Texto mostrado:

——————————

Opinión

¿Las mujeres son seres humanos?


Hasta hace unas semanas pensaba que las personas y organizaciones que bajo su interpretación del cristianismo han actuado para eliminar el aborto terapéutico lo hacían bajo la convicción de que en estos tiempos la Medicina ha avanzado tanto que ya en ningún caso es necesario un aborto para salvar la vida de una mujer; pensaba que tal vez no conocían la opinión colegiada de los médicos de este país, o bien que no tenían confianza en nuestra opinión. Consideraba que quizás no estaban al tanto de los pronunciamientos de las asociaciones internacionales de especialistas en Ginecología y Obstetricia sobre este asunto, ni de las facultades de Medicina, ni de las organizaciones internacionales en salud. Pensé que también podría tratarse de una absoluta falta de humildad, al colocarse por encima de los libros de texto de Medicina.
Sin embargo, mi visión cambió el 14 de noviembre pasado. Ese día, en una asamblea de la Sociedad Médica de León, una apreciable colega distribuyó entre todos los presentes documentación de Pro Vida y Vida Internacional, donde se preguntan: “¿Puede abortarse para salvar la vida de la mujer”?, para responderse de inmediato: “…afortunadamente los medios de que dispone la Medicina hacen posible salvar la vida de la madre y del hijo. No obstante, puede haber algún caso excepcional (cáncer, paludismo grave, embarazo ectópico) cuyo tratamiento puede conducir indirectamente a la muerte del hijo. Son los casos llamados de ‘doble efecto’ que el médico resuelve en el momento oportuno y en cada caso particular y que la Iglesia reconoce que el fin que se persigue es salvar ambas vidas o por lo menos la de la madre, por lo que el tratamiento no va nunca directamente a matar al hijo”.
Entonces, ¿cómo interpretar que estas personas y organizaciones, mientras emiten un discurso a favor de la vida, han promovido una reforma legal que saben que en realidad conduce a la muerte? Me surge una hipótesis que me resulta espeluznante, pero que es la única que calza con la situación planteada: ¿será que han dejado de considerar a las mujeres como seres humanos? ¿O será que, puestos sus ojos en la Virgen María, ven de mala manera a todas aquellas mujeres que no emulan exactamente su conducta? Provoca tristeza esta actuación que hace recordar las tribulaciones de Galileo y los tiempos en que se debatía si los negros tenían alma.

——————————

Filas extraídas:
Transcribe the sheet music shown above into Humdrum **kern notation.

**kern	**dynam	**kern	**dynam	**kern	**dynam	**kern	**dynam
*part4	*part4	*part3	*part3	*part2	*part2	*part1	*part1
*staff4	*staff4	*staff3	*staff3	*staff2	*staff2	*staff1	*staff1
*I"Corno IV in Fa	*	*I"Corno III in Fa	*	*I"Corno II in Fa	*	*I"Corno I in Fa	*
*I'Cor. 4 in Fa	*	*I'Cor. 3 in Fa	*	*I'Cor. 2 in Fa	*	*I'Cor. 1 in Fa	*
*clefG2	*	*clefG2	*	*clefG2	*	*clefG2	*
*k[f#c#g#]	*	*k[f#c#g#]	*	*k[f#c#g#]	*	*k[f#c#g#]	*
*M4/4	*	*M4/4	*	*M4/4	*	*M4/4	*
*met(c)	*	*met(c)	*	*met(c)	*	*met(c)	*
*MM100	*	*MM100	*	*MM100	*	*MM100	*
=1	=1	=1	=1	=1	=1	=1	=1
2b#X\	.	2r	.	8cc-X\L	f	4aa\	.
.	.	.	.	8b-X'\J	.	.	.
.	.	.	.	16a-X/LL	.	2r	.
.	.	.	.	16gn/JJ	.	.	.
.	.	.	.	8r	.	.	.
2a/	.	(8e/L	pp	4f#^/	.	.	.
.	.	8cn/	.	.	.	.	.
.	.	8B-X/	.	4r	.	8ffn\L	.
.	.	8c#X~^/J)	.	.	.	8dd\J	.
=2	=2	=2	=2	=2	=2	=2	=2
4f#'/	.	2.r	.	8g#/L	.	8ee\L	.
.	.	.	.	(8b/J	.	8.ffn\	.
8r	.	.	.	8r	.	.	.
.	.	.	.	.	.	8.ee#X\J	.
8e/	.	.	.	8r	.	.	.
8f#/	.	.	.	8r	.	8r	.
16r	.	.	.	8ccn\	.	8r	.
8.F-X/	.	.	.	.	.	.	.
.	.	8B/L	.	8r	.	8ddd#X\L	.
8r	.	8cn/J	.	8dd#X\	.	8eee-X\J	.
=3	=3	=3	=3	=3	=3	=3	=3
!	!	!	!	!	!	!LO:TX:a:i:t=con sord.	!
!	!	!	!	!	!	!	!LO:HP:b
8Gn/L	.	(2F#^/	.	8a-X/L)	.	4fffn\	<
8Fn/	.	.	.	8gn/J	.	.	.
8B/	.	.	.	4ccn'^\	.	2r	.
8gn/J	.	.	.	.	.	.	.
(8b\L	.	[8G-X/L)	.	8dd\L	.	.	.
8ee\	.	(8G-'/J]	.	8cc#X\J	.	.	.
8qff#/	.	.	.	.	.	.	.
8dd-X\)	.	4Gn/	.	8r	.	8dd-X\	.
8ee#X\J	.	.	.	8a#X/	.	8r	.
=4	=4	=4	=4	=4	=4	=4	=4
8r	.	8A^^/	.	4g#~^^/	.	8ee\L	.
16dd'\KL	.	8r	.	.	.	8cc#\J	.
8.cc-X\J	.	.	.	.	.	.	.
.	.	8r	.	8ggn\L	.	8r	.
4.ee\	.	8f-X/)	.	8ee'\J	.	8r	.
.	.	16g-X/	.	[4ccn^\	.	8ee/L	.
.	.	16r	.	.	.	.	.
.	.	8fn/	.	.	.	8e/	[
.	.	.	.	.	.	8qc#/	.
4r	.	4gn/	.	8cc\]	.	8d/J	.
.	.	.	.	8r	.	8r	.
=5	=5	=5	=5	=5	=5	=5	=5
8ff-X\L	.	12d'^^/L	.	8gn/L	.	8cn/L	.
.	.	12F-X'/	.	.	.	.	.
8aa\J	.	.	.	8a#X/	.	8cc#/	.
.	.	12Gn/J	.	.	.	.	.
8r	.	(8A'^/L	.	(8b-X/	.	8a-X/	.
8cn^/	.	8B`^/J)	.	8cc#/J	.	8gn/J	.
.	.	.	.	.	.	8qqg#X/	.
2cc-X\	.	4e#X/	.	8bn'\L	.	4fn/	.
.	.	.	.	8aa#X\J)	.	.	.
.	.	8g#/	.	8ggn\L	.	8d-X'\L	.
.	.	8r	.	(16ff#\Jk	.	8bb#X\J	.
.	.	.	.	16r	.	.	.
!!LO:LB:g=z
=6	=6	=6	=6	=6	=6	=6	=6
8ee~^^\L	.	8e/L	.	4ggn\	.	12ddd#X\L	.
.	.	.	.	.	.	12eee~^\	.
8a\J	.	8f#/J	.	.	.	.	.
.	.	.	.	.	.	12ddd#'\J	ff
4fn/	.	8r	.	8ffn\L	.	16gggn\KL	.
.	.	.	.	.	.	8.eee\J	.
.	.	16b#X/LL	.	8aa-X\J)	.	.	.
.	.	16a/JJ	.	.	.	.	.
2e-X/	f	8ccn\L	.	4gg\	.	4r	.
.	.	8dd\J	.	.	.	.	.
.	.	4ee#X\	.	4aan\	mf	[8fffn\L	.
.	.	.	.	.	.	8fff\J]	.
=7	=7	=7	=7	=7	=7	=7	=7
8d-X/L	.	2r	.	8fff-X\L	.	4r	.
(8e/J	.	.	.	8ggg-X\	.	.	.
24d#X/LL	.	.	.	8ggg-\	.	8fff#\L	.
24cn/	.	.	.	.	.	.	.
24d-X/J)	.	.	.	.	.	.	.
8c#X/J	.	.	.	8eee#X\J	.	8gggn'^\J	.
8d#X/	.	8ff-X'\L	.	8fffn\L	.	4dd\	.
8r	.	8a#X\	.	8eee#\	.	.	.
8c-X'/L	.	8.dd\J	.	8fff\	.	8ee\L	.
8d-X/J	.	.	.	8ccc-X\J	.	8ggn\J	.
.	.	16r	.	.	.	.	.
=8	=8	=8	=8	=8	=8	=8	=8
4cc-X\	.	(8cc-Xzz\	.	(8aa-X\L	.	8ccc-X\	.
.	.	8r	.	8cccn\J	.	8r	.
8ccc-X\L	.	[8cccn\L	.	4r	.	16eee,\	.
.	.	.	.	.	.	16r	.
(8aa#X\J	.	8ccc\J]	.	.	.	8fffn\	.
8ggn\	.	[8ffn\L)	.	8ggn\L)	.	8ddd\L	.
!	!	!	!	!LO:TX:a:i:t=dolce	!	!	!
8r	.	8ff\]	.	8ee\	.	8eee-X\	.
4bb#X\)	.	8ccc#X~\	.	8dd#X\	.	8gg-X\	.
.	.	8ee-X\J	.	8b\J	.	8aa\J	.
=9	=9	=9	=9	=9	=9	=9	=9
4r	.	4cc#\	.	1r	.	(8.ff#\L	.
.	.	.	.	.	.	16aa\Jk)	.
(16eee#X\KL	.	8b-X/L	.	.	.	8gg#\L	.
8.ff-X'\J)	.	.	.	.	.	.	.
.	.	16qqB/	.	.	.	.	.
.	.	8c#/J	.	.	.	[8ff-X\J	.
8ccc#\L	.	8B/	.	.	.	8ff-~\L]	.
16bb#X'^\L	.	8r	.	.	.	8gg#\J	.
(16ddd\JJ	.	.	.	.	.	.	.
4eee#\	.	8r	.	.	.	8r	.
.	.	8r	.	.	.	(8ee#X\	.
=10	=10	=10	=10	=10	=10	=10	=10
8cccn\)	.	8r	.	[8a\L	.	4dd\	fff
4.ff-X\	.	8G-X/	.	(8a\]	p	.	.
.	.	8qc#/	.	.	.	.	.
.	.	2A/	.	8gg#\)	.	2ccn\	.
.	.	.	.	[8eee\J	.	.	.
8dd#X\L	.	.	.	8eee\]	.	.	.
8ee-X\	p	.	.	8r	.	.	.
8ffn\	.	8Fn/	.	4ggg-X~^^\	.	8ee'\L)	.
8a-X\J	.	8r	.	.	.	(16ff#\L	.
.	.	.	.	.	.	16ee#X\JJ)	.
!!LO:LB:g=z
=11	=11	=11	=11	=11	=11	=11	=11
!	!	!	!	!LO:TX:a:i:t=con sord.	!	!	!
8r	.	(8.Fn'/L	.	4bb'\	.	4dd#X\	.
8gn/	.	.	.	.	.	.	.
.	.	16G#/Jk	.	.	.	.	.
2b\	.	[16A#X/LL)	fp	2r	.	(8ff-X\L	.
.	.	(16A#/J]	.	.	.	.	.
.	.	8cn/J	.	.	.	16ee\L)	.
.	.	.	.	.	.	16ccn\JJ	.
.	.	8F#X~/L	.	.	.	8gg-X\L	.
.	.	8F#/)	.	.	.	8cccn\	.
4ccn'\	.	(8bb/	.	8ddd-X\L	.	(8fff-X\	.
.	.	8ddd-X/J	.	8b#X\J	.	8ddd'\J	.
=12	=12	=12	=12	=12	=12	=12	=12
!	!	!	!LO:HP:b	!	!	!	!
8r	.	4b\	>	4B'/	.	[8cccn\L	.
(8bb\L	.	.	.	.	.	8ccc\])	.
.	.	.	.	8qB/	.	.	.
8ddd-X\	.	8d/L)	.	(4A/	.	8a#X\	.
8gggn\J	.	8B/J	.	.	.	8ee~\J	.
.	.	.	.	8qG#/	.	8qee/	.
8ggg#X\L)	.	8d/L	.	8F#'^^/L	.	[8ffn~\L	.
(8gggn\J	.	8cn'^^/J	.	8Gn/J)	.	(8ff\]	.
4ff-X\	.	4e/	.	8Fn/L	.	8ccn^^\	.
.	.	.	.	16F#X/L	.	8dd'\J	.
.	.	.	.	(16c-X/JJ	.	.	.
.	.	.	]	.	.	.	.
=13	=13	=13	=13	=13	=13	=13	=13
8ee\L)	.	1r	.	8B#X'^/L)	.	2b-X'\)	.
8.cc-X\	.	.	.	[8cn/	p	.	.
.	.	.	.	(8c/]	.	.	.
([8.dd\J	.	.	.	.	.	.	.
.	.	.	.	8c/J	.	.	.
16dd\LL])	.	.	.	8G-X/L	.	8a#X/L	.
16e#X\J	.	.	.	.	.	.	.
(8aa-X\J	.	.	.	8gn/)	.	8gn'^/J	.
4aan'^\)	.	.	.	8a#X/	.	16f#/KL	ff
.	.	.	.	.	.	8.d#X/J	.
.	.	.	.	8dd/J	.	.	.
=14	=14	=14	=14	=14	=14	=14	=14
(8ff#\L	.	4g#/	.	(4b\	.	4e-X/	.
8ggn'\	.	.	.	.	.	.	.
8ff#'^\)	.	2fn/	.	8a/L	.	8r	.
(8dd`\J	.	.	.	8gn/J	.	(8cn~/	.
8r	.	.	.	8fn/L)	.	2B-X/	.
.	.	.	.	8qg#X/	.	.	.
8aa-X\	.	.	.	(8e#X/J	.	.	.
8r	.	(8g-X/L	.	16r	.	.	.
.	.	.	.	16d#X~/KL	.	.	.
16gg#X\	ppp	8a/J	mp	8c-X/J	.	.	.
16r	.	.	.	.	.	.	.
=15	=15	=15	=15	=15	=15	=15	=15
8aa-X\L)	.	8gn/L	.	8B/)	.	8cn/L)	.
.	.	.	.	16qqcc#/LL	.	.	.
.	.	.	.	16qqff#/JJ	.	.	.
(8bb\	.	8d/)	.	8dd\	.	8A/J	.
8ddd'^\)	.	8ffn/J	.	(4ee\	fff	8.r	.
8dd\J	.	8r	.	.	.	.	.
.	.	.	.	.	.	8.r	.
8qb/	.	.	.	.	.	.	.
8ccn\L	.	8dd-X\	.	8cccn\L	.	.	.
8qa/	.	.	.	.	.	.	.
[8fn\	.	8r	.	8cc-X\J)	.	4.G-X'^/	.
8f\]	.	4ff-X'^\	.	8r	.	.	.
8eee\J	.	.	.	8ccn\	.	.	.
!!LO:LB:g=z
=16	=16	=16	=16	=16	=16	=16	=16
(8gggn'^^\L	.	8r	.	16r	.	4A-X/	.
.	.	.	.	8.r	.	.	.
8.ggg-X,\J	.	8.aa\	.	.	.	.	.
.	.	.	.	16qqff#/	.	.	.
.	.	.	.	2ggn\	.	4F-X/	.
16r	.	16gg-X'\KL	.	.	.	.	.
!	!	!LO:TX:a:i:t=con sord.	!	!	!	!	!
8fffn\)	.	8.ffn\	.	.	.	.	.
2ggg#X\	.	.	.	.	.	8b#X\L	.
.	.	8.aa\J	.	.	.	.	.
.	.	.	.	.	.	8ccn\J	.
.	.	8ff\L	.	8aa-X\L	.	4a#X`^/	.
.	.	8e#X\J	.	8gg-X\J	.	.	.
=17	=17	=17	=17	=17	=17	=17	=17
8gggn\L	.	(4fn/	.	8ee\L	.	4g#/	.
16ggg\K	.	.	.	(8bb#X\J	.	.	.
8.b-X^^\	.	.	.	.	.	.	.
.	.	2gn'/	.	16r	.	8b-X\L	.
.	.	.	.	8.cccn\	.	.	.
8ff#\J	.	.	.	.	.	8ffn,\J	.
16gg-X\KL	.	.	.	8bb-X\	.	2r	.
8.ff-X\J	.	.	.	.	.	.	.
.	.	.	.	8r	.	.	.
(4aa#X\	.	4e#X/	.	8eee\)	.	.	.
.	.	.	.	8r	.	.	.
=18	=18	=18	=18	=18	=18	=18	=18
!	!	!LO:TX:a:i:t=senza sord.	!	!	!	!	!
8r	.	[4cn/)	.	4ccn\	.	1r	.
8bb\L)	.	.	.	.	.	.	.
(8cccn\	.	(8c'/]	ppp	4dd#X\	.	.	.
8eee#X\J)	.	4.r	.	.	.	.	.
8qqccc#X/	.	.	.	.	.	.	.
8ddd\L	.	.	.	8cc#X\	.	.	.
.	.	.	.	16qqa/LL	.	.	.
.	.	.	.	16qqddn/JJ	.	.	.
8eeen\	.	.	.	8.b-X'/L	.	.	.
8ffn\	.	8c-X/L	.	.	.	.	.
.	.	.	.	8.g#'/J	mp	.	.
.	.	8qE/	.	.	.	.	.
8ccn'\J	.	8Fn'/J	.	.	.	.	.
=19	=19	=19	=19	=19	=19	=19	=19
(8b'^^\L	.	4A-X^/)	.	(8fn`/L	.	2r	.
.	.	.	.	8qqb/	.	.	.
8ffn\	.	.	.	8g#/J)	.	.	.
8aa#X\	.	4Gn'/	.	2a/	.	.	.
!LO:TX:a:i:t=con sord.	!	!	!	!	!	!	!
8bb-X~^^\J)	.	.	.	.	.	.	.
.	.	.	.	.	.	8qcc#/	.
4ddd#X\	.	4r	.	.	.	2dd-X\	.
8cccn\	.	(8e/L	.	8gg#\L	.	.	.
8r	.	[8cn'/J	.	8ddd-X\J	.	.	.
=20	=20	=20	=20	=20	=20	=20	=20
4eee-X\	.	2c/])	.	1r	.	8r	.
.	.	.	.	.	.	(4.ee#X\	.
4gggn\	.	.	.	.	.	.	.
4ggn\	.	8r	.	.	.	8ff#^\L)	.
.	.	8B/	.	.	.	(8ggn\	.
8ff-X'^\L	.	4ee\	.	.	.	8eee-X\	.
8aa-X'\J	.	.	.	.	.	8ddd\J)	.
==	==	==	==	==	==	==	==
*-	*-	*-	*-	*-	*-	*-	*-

——————————

¿Puedes reproducir el fragmento del artículo de opinión que empieza en "Entonces, ¿cómo interpretar" y acaba en "negros tenían alma."?

Entonces, ¿cómo interpretar que estas personas y organizaciones, mientras emiten un discurso a favor de la vida, han promovido una reforma legal que saben que en realidad conduce a la muerte? Me surge una hipótesis que me resulta espeluznante, pero que es la única que calza con la situación planteada: ¿será que han dejado de considerar a las mujeres como seres humanos? ¿O será que, puestos sus ojos en la Virgen María, ven de mala manera a todas aquellas mujeres que no emulan exactamente su conducta? Provoca tristeza esta actuación que hace recordar las tribulaciones de Galileo y los tiempos en que se debatía si los negros tenían alma.